--- Recorded information ---

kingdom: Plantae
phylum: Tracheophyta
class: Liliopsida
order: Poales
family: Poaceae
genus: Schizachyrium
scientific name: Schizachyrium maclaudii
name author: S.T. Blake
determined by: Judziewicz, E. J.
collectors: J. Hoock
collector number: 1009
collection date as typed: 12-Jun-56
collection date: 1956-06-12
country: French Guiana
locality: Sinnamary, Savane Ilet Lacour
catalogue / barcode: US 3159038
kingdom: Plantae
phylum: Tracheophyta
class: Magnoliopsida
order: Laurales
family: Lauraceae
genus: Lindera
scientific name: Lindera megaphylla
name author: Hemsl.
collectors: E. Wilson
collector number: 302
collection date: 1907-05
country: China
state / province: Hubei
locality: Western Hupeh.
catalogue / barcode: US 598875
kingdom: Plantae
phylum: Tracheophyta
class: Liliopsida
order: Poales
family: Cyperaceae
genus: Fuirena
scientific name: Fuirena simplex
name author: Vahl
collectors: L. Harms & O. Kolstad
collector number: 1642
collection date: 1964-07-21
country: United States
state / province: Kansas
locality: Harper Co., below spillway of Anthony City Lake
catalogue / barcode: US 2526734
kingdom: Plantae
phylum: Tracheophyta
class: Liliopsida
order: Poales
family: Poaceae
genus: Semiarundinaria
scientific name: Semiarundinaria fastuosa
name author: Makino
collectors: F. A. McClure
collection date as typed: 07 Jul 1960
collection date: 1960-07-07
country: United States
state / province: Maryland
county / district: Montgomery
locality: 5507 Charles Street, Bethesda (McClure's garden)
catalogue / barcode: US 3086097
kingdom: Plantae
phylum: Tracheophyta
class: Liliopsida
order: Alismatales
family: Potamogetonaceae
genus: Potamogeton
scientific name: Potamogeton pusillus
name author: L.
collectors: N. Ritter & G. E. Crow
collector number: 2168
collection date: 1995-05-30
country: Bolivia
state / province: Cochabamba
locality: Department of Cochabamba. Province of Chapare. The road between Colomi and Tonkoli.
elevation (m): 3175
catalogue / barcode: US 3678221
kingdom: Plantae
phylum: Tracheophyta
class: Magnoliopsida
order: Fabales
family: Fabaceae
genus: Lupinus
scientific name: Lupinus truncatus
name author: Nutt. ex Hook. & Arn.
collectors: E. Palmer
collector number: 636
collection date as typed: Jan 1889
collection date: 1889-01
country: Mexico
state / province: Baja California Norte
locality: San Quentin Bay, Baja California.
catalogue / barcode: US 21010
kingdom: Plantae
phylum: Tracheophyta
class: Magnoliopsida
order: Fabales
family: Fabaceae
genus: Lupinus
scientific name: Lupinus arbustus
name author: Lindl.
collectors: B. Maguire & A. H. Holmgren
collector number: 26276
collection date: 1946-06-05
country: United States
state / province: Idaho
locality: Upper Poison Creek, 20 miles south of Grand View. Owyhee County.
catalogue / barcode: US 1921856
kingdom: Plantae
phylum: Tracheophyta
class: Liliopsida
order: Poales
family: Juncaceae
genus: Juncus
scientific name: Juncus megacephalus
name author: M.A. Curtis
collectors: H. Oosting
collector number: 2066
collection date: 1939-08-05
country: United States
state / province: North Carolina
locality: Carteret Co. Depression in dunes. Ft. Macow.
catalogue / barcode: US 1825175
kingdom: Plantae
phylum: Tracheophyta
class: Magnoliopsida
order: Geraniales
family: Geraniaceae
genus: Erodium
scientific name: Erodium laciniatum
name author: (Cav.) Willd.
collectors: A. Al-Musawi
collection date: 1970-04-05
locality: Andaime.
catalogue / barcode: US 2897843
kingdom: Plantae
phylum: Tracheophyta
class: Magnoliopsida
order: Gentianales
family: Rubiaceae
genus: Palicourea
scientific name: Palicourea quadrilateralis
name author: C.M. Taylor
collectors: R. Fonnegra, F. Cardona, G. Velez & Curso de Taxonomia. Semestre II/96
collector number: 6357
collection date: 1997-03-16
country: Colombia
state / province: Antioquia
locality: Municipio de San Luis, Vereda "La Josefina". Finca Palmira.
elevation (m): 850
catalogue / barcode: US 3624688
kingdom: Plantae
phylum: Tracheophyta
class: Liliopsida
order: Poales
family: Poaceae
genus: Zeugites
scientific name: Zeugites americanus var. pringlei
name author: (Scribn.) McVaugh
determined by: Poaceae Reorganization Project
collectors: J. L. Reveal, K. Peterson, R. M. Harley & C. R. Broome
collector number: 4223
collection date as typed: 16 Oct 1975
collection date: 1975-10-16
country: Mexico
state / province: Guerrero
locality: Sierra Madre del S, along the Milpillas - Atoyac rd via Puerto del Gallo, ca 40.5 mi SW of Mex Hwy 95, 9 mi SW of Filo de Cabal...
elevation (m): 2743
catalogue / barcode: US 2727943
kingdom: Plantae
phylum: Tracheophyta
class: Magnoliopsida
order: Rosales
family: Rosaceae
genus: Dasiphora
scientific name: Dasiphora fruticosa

---

§ **Task details**
Copy the entries starting at the very first line and ending at the line that contains "name author: Hemsl.", swapping "locality" for "site" and keeping everything else the same.

§ **Solution**
kingdom: Plantae
phylum: Tracheophyta
class: Liliopsida
order: Poales
family: Poaceae
genus: Schizachyrium
scientific name: Schizachyrium maclaudii
name author: S.T. Blake
determined by: Judziewicz, E. J.
collectors: J. Hoock
collector number: 1009
collection date as typed: 12-Jun-56
collection date: 1956-06-12
country: French Guiana
site: Sinnamary, Savane Ilet Lacour
catalogue / barcode: US 3159038
kingdom: Plantae
phylum: Tracheophyta
class: Magnoliopsida
order: Laurales
family: Lauraceae
genus: Lindera
scientific name: Lindera megaphylla
name author: Hemsl.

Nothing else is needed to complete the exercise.